_Work item_: Every line containing the word "pixels" must be pulled from the records.

_Input for this task_:
-- Opening Marker --

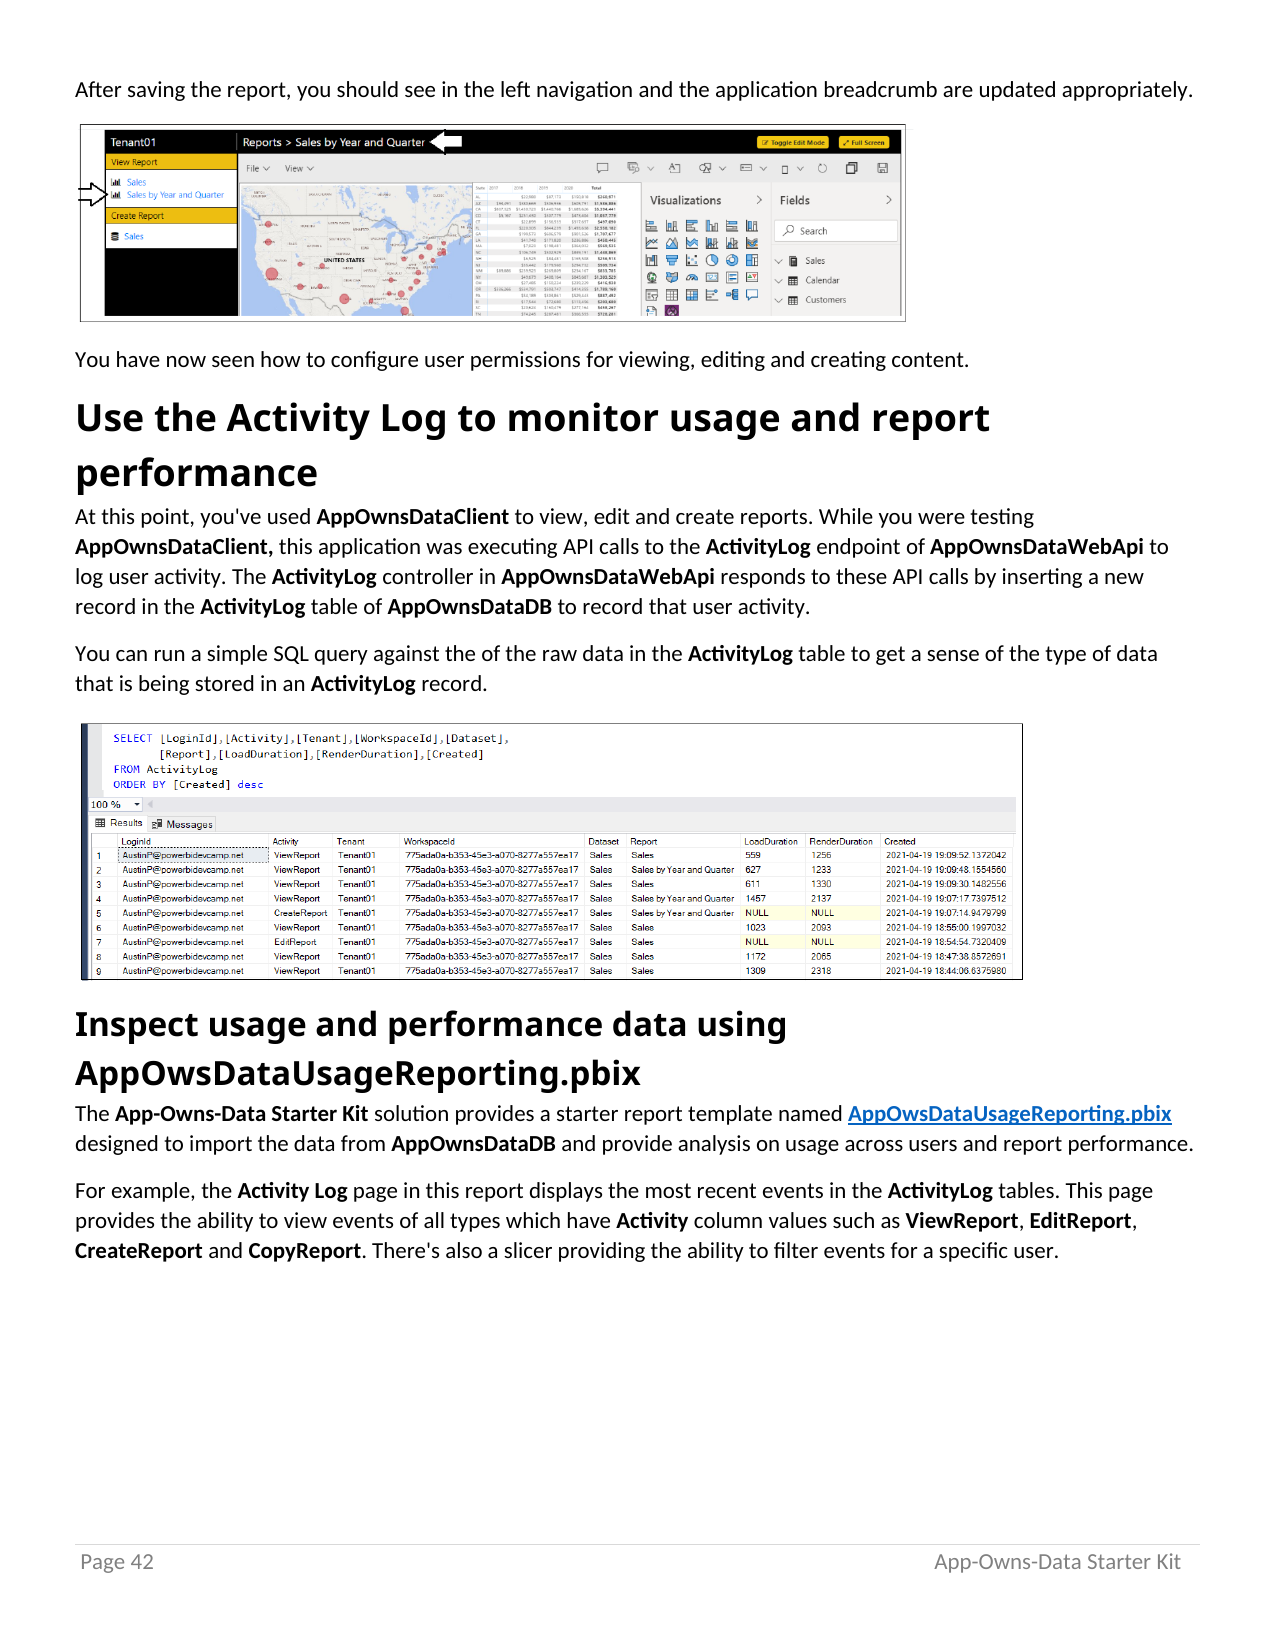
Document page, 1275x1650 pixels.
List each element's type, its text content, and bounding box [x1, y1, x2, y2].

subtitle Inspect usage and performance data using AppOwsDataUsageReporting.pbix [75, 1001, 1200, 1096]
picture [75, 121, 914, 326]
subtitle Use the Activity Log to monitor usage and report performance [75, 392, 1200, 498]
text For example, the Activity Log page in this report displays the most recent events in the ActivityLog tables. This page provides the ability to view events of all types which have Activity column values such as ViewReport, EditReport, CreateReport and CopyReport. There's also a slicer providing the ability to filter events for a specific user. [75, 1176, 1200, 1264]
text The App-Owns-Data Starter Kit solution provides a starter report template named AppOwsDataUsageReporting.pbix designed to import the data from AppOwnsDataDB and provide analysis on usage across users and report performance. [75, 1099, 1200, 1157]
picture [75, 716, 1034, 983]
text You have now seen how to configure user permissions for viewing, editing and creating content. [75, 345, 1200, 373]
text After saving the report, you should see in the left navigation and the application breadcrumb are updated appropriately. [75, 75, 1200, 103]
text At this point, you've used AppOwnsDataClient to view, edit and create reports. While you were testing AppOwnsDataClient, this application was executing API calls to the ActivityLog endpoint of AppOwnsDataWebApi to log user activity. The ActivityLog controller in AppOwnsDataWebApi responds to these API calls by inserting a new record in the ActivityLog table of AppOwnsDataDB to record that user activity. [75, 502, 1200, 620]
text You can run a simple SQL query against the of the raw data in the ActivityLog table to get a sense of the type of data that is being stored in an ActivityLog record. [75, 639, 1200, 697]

-- Closing Marker --
-- Opening Marker --

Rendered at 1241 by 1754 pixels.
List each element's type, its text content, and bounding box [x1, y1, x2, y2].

-- Closing Marker --

_Your response_:
Document page, 1275x1650 pixels.
Rendered at 1241 by 1754 pixels.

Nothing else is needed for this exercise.